Я продул ствол, насыпал пороху, вогнал шомполом кудельный пыж. Как неудобно заряжать ружье в тесном шалаше. Дрожат руки, сыплется мимо дробь.

На поляну вновь опускаются петухи, затевают драку. Я торопливо насаживал капсюль, чтоб сделать второй выстрел, но старая тетерка подбежала к скрадку, увидела меня, тревожно «кокнула» и взвилась на крыло. За ней улетели петухи.

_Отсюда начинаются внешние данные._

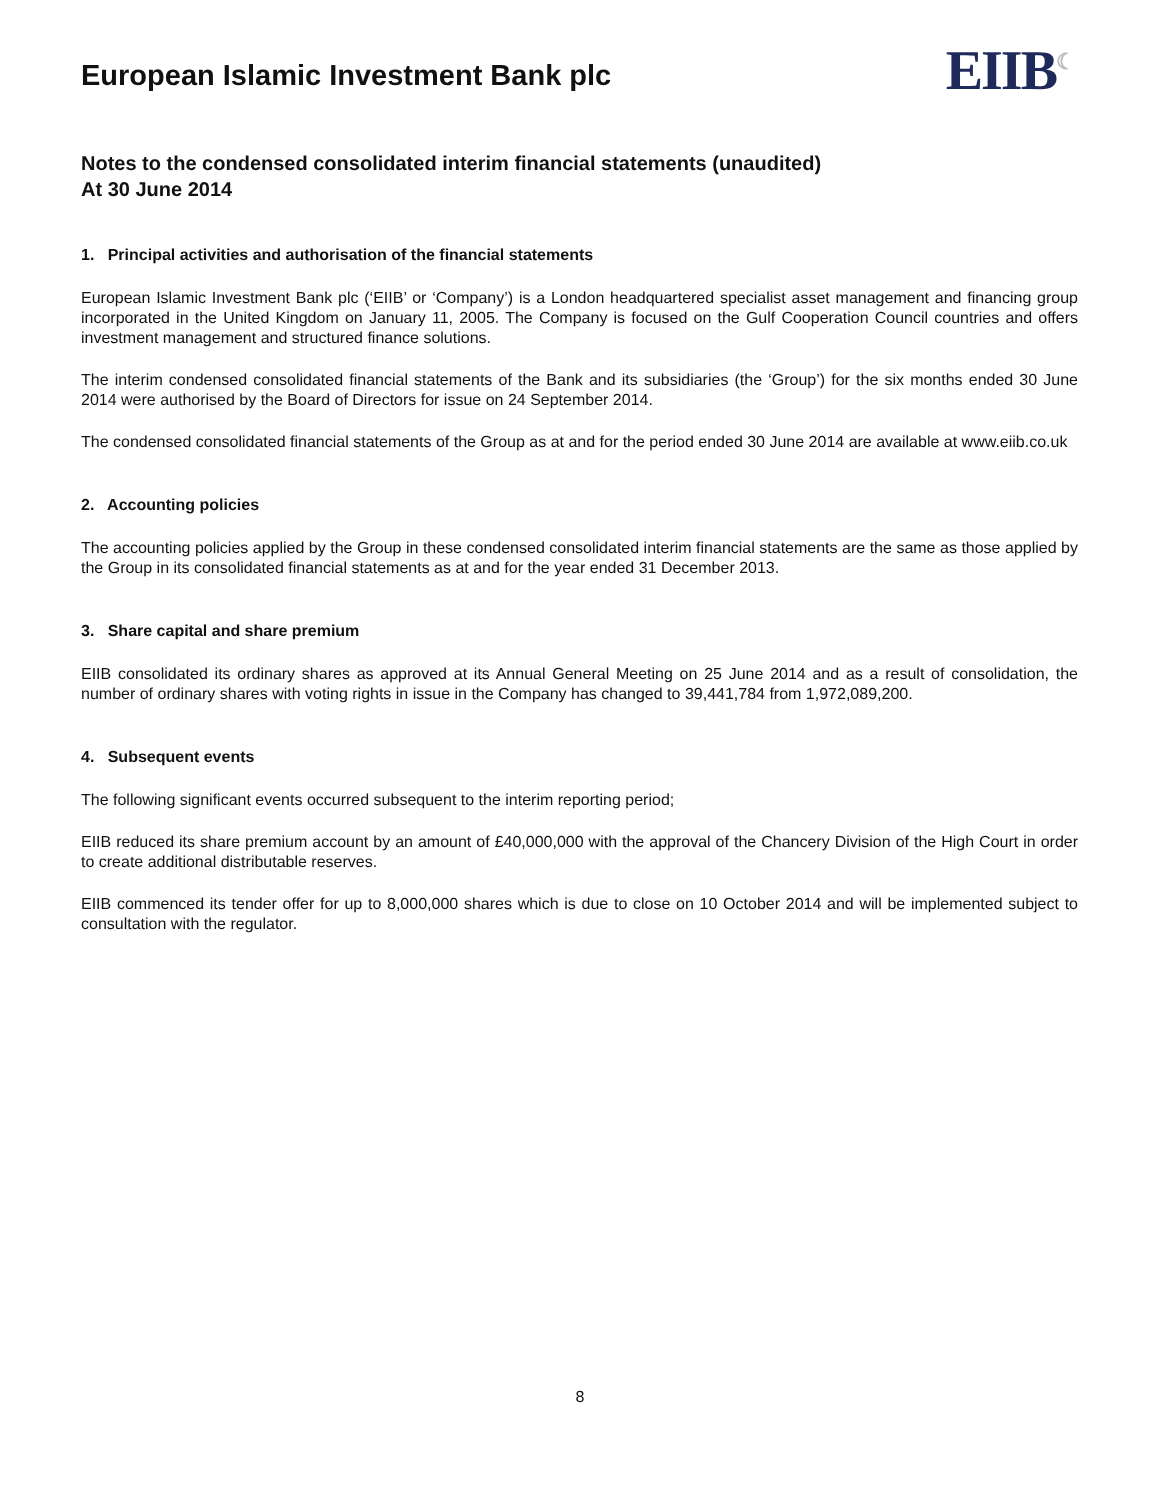European Islamic Investment Bank plc
EIIB<sup>☾</sup>
Notes to the condensed consolidated interim financial statements (unaudited)
At 30 June 2014
1. Principal activities and authorisation of the financial statements
European Islamic Investment Bank plc (‘EIIB’ or ‘Company’) is a London headquartered specialist asset management and financing group incorporated in the United Kingdom on January 11, 2005. The Company is focused on the Gulf Cooperation Council countries and offers investment management and structured finance solutions.
The interim condensed consolidated financial statements of the Bank and its subsidiaries (the ‘Group’) for the six months ended 30 June 2014 were authorised by the Board of Directors for issue on 24 September 2014.
The condensed consolidated financial statements of the Group as at and for the period ended 30 June 2014 are available at www.eiib.co.uk
2. Accounting policies
The accounting policies applied by the Group in these condensed consolidated interim financial statements are the same as those applied by the Group in its consolidated financial statements as at and for the year ended 31 December 2013.
3. Share capital and share premium
EIIB consolidated its ordinary shares as approved at its Annual General Meeting on 25 June 2014 and as a result of consolidation, the number of ordinary shares with voting rights in issue in the Company has changed to 39,441,784 from 1,972,089,200.
4. Subsequent events
The following significant events occurred subsequent to the interim reporting period;
EIIB reduced its share premium account by an amount of £40,000,000 with the approval of the Chancery Division of the High Court in order to create additional distributable reserves.
EIIB commenced its tender offer for up to 8,000,000 shares which is due to close on 10 October 2014 and will be implemented subject to consultation with the regulator.
8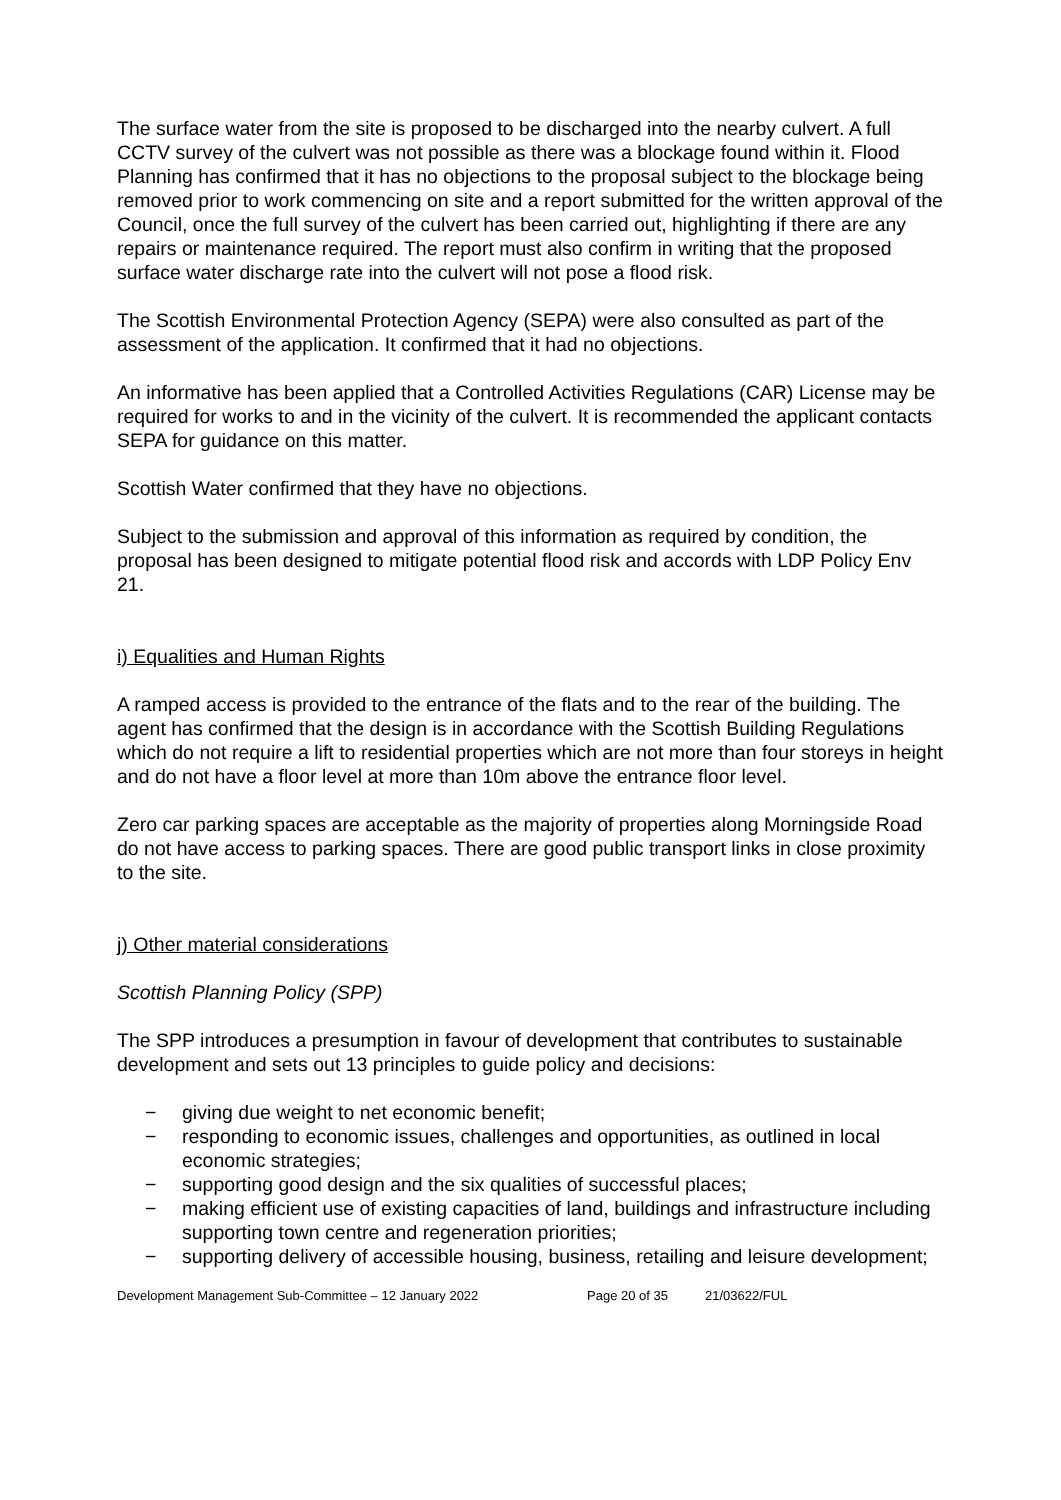The surface water from the site is proposed to be discharged into the nearby culvert. A full CCTV survey of the culvert was not possible as there was a blockage found within it. Flood Planning has confirmed that it has no objections to the proposal subject to the blockage being removed prior to work commencing on site and a report submitted for the written approval of the Council, once the full survey of the culvert has been carried out, highlighting if there are any repairs or maintenance required. The report must also confirm in writing that the proposed surface water discharge rate into the culvert will not pose a flood risk.
The Scottish Environmental Protection Agency (SEPA) were also consulted as part of the assessment of the application. It confirmed that it had no objections.
An informative has been applied that a Controlled Activities Regulations (CAR) License may be required for works to and in the vicinity of the culvert. It is recommended the applicant contacts SEPA for guidance on this matter.
Scottish Water confirmed that they have no objections.
Subject to the submission and approval of this information as required by condition, the proposal has been designed to mitigate potential flood risk and accords with LDP Policy Env 21.
i) Equalities and Human Rights
A ramped access is provided to the entrance of the flats and to the rear of the building. The agent has confirmed that the design is in accordance with the Scottish Building Regulations which do not require a lift to residential properties which are not more than four storeys in height and do not have a floor level at more than 10m above the entrance floor level.
Zero car parking spaces are acceptable as the majority of properties along Morningside Road do not have access to parking spaces. There are good public transport links in close proximity to the site.
j) Other material considerations
Scottish Planning Policy (SPP)
The SPP introduces a presumption in favour of development that contributes to sustainable development and sets out 13 principles to guide policy and decisions:
− giving due weight to net economic benefit;
− responding to economic issues, challenges and opportunities, as outlined in local economic strategies;
− supporting good design and the six qualities of successful places;
− making efficient use of existing capacities of land, buildings and infrastructure including supporting town centre and regeneration priorities;
− supporting delivery of accessible housing, business, retailing and leisure development;
Development Management Sub-Committee – 12 January 2022 Page 20 of 35 21/03622/FUL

Наступила такая неприятная тишина. Потянул ветерок. Надо мной тихо шумели сосны, с задорным карканьем пролетали вороны. Шилоклювка села вблизи, стала ковырять длинным носом кочку. От земли шел холодок, но солнце пригревало, воздух был чист, прозрачен и нежен. Хотелось лечь на землю, слушать веселые птичьи голоса, следить за пролетными стаями. Скоро поднимется трава, запестреют цветы, целые дни я буду ходить по душистой земле, охотиться, ловить рыбу. Хорошо жить молодому!

Подошел дед с четырьмя косачами в ягдташе, стал добродушно-ворчливо пробирать меня.

— Что мало добыл? Подшумел, наверно?

Я рассказал, как было дело. Мы двинулись домой. По дороге дед отдал мне двух косачей.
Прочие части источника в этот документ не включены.